**QUOTED PASSAGE**
------------------------------

Posts Tagged ‘Seventies’

Cemetery Junction

Cemetery Junction

Wednesday, September 29th, 2010

A little like The A-Team, I may have actually once had overly high expectations of this which had all but vanished by the time it finally became a reality. I think Ricky Gervais and/or Stephen Merchant hinted at doing a more serious work way back between The Office and Extras whenever asked “what next?” and, given how effective some of the more serious moments in those shows were, I couldn’t wait to see what happened with whatever they ended up doing.

I’ve remained a fan of Gervais over the years, but since Extras it’s been a lot like I am with Kevin Smith. I’m perfectly loyal, listening to and watching any podcast or DVD they put out, but it’s never been with such passion as I had with their early work (with Gervais, The Office, to which I was a relative latecomer; with Smith, of course, the New Jersey Trilogy). After his fairly unremarkable turns in Ghost Town and The Invention of Lying, not to mention the lacklustre initial reception of this when it first hit cinemas earlier in the year, needless to say, I really wasn’t super hyped to see this in the end.

------------------------------

**EXCERPTED DATA**
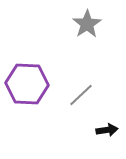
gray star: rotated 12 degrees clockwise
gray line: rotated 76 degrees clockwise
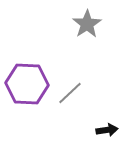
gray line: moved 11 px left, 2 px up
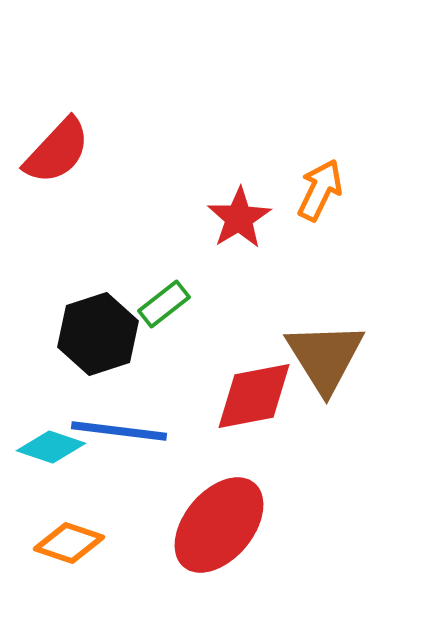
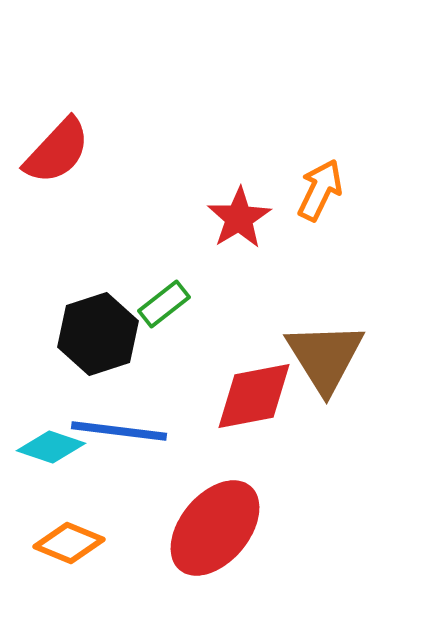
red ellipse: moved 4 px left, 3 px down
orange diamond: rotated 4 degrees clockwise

------------------------------

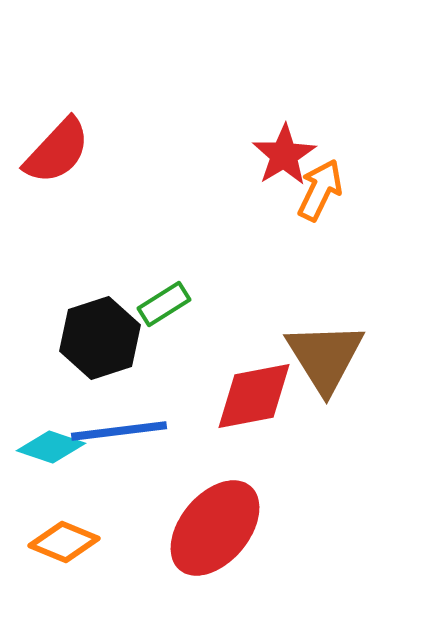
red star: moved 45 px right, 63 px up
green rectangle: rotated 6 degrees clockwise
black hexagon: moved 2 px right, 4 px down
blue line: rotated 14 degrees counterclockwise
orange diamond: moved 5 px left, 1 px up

------------------------------

**SET OF TASKS**
(A) Restate the Cemetery Junction review starting with "A little like" and going on through "ended up doing.", with "hopes" put in place of "expectations".
(B) Continue the Cemetery Junction review from its last sentence.
The data have no connection to the Cemetery Junction review.

**IN RESPONSE**
(A)
A little like The A-Team, I may have actually once had overly high hopes of this which had all but vanished by the time it finally became a reality. I think Ricky Gervais and/or Stephen Merchant hinted at doing a more serious work way back between The Office and Extras whenever asked “what next?” and, given how effective some of the more serious moments in those shows were, I couldn’t wait to see what happened with whatever they ended up doing.

(B)
The story’s as old-fashioned as its 1970s setting, the younger generation of a dead end town yearning to various degrees (whether they know it or not yet) to get the hell out and “make something” of their lives. The central character Freddie takes a job under the brutal Ralph Fiennes as an insurance salesman but quickly learns that this admittedly safe life might not necessarily be the right way to spend his time on the planet.

I say quickly – the initial pace of this movie is just as old-fashioned as the story, and it takes a pretty long time to get going. For me, aside from an hilarious early scene at the junction itself where Freddie’s chunky and slightly simple companion “Snork” is introduced to his perfect girl (though he doesn’t know it yet – a wonderful subplot in itself, incidentally), the movie really takes off at the Winner’s Ball sequence midway.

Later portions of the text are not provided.